Native Arts | Laura Fragua Cota


By Dottie Indyke

In the early 1980s, Laura Fragua Cota was a student at the Institute of American Indian Arts in Santa Fe and a pioneer of sorts. Perhaps because she was perceived as an unwelcome intruder in the male domain of stone sculpture, she found some of her instructors skeptical at best and, at worst, downright patronizing. “I don’t know if [it was because] the faculty felt intimidated by women sculptors, but they’d say sarcastic things,” Cota recalls. “The attitude the men had really turned off a lot of women. But it didn’t weaken my spirit.”

Cota grew up at Jemez Pueblo in central New Mexico where both her parents have lived all their lives. When she told her grandmother that she wanted to be an artist, she was admonished to find a secretarial job instead where she could dress up and have a nice office. Alive today at 94, Cota’s grandmother has been a proud witness to her granddaughter’s commitment to that dream.

After high school, Cota became interested in art therapy as a way to use her creativity to help people heal. While studying in the social work program of the now-defunct University of Albuquerque, she decided she needed more hands-on experience. “I thought if a client comes to me and he’s a sculptor or a painter, I need to understand the language of the medium,” she says. So she enrolled at IAIA.
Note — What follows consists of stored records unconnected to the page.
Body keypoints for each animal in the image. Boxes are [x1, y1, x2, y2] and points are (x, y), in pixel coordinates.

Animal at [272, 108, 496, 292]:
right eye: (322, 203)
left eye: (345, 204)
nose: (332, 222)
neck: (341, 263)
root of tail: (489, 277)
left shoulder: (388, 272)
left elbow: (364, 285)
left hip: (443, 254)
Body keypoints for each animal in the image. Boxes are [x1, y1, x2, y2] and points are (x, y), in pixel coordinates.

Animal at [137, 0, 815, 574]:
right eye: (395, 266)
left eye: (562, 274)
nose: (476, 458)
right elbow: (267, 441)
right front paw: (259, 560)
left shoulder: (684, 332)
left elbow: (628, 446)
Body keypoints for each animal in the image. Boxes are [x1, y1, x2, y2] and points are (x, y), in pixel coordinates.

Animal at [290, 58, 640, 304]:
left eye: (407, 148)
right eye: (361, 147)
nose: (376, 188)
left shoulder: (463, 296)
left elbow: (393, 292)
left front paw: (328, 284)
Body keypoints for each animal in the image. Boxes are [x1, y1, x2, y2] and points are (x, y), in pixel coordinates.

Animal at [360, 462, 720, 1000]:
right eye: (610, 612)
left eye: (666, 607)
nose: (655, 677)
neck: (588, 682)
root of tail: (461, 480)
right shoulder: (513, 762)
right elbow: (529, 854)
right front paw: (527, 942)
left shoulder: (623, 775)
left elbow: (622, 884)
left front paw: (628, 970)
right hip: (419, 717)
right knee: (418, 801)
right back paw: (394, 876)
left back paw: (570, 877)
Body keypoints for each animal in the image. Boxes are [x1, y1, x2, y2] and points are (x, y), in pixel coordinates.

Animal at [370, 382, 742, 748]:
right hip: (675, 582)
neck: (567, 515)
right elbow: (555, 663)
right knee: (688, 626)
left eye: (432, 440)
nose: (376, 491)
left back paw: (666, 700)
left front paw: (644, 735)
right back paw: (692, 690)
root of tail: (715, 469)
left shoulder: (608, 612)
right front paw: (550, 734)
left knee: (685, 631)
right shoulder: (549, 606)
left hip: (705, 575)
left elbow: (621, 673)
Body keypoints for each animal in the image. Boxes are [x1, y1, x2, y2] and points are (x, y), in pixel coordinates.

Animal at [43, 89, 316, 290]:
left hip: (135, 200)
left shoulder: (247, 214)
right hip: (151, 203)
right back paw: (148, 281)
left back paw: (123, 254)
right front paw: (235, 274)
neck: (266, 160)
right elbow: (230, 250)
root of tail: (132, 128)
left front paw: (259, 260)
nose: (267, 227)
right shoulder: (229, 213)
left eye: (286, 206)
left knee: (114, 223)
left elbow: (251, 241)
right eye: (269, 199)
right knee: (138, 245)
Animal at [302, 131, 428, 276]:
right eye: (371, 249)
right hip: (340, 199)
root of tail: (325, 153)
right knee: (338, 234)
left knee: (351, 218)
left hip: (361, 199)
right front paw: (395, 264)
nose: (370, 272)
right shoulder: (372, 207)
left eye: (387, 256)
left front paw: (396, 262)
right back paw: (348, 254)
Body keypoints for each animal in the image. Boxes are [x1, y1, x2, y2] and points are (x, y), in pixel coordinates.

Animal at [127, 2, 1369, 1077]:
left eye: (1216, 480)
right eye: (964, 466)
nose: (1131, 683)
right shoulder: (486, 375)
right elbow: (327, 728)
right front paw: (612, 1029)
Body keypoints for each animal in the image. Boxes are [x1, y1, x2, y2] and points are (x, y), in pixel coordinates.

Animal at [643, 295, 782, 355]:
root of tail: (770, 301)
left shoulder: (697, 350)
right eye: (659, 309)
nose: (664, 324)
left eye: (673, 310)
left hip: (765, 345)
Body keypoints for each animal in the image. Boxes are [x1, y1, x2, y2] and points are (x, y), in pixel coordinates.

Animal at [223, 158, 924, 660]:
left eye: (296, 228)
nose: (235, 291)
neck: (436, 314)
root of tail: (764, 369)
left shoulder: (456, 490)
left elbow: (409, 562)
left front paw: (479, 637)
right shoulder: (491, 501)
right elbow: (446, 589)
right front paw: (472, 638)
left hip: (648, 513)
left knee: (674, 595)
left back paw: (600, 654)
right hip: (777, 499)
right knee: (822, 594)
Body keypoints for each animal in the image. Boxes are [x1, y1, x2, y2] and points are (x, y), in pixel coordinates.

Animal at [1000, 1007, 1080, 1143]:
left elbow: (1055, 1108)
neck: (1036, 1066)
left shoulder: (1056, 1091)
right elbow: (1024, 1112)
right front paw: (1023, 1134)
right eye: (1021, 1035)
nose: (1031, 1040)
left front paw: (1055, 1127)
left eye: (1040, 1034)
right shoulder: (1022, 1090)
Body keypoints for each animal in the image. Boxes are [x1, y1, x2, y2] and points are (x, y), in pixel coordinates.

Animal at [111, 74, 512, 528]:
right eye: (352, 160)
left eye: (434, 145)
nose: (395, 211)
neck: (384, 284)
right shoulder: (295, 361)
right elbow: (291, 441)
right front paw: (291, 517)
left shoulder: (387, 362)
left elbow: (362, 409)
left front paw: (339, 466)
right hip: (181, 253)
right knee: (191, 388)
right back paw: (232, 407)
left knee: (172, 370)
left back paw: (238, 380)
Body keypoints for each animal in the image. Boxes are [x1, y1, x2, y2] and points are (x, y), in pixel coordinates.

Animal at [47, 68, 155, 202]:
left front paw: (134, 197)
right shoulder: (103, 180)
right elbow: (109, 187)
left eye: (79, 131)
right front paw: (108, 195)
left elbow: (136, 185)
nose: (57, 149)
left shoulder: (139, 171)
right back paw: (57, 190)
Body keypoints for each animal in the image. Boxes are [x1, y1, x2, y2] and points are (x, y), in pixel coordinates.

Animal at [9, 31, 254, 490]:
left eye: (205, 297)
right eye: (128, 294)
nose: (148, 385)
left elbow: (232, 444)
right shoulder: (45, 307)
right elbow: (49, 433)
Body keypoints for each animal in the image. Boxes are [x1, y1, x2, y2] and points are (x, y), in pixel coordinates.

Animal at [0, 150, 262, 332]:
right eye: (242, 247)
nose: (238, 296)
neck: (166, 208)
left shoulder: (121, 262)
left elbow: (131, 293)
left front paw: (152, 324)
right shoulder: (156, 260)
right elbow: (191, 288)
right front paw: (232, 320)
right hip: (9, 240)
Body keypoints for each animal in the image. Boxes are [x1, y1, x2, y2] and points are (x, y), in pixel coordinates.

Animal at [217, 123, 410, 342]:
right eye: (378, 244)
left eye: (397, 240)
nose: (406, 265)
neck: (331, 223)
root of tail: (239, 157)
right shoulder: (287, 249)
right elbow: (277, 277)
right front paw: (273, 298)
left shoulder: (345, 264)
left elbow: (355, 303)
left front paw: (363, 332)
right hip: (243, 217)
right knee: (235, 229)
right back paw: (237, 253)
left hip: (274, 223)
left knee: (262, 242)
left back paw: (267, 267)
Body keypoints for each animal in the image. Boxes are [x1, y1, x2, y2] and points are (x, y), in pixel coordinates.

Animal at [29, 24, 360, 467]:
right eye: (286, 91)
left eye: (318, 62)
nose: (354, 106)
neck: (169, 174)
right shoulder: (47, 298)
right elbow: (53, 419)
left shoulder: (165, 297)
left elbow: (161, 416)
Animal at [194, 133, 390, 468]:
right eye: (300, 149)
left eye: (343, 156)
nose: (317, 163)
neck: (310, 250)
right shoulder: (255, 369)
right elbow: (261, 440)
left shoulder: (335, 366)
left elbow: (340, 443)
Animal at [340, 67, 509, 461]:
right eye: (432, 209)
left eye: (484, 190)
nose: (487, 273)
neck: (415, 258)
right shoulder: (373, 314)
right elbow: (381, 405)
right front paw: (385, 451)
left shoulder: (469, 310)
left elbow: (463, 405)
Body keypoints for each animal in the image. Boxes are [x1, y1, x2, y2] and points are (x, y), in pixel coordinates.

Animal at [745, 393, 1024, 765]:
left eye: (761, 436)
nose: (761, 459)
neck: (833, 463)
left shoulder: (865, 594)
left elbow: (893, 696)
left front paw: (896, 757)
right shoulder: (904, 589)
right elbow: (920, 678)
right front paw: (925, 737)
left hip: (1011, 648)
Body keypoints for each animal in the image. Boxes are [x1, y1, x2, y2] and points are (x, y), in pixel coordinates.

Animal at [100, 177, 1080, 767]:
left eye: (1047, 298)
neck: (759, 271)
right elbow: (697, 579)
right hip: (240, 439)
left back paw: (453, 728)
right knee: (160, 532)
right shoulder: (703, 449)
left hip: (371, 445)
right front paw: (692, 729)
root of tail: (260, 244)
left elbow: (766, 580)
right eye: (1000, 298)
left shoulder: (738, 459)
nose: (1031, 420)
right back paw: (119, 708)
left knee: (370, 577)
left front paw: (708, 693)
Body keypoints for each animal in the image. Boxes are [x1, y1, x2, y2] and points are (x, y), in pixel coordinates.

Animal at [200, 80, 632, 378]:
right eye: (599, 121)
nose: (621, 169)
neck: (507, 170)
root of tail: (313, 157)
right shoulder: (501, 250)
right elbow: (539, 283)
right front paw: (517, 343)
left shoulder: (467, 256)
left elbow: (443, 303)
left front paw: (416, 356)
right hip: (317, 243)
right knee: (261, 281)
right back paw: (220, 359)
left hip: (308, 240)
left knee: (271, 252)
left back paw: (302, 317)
Her years at the institute were formative, and they continue to influence her life and work today. Some on the faculty were condescending, but there were others who provided key support and mentoring, including Ottilie Loloma, Charles Dailey, and celebrated Apache sculptor Allan Houser. Cota moved beyond drawing to other two- and three-dimensional media and discovered the allure of sculpting in stone. Most importantly, IAIA offered a home away from home.

“I met people from so many different tribes tribes I [had] never heard of,” Cota says. “There’s a whole generation of kids who met at the school. It’s like a family. The friendships I made were the ultimate.” Elected president of the student council, Cota led her fellow students in protests demanding that the school build its own campus. She had to wait nearly two decades, but that wish became reality in 2000 with the purchase of 140 acres of land south of Santa Fe. “I’m glad that I am able to see the new school, which gives students a different kind of strength,” she says. “Whatever seeds we plant are our choices to make. We don’t have to worry about ever being uprooted.”

In the intervening years, Cota has painted and sculpted elegant pieces in limestone and alabaster. Some are traditional depictions of Indian figures, but she particularly enjoys working with abstraction because of its universality and emphasis on emotion and movement.


Once in a while, and sometimes without conscious intention, she will craft a piece of social commentary. One such mixed-media construction was created for a Christopher Columbus-themed exhibition. Made on a piece of animal hide shaped like the United States, A Pathway of Our Future depicts a line of dying babies, men, and women rising into the sky. The first man on the path is pierced with a long sword. At Santa Fe’s 1994 Indian Market, this piece was honored with the Patrick Suazo-Hinds Award for creativity.Cota’s work is part of the permanent collection of the IAIA Museum, where she has also served as an exhibition curator. In 1998, she received New Mexico’s highest artistic honor, a Governor’s Award for Excellence in the Arts, which was accompanied by an exhibition of her work at the Governor’s Gallery in the state capitol building.

And a few months ago Cota came full-circle, going back to school in Santa Fe to earn the degree in art therapy she abandoned more than two decades ago. She still draws, paints, and works in clay and stone. And she is ever mindful of the spiritual foundation and great artistic tradition that underlies her work.

“I think of Easter Island and the people who lived there long ago. The sculptors who carved huge figures were held in high esteem because of their ability to create. As artists, we are special because we can let that expression out,” she says. “I am grateful for the talent the Creator has placed in me, and I must share that vital part of who I am. I am a human being created by the Great Spirit, a woman, an artist, a Native American from the continent of North America, and the list goes on. Eventually the cycle leads us back to people who are one with the earth, with the world, and the universe.”

Laura Fragua Cota’s work may be seen at Native Beauty and Studios Gallery in the Traditions! marketplace in Budaghers, NM, and at the IAIA Museum in Santa Fe.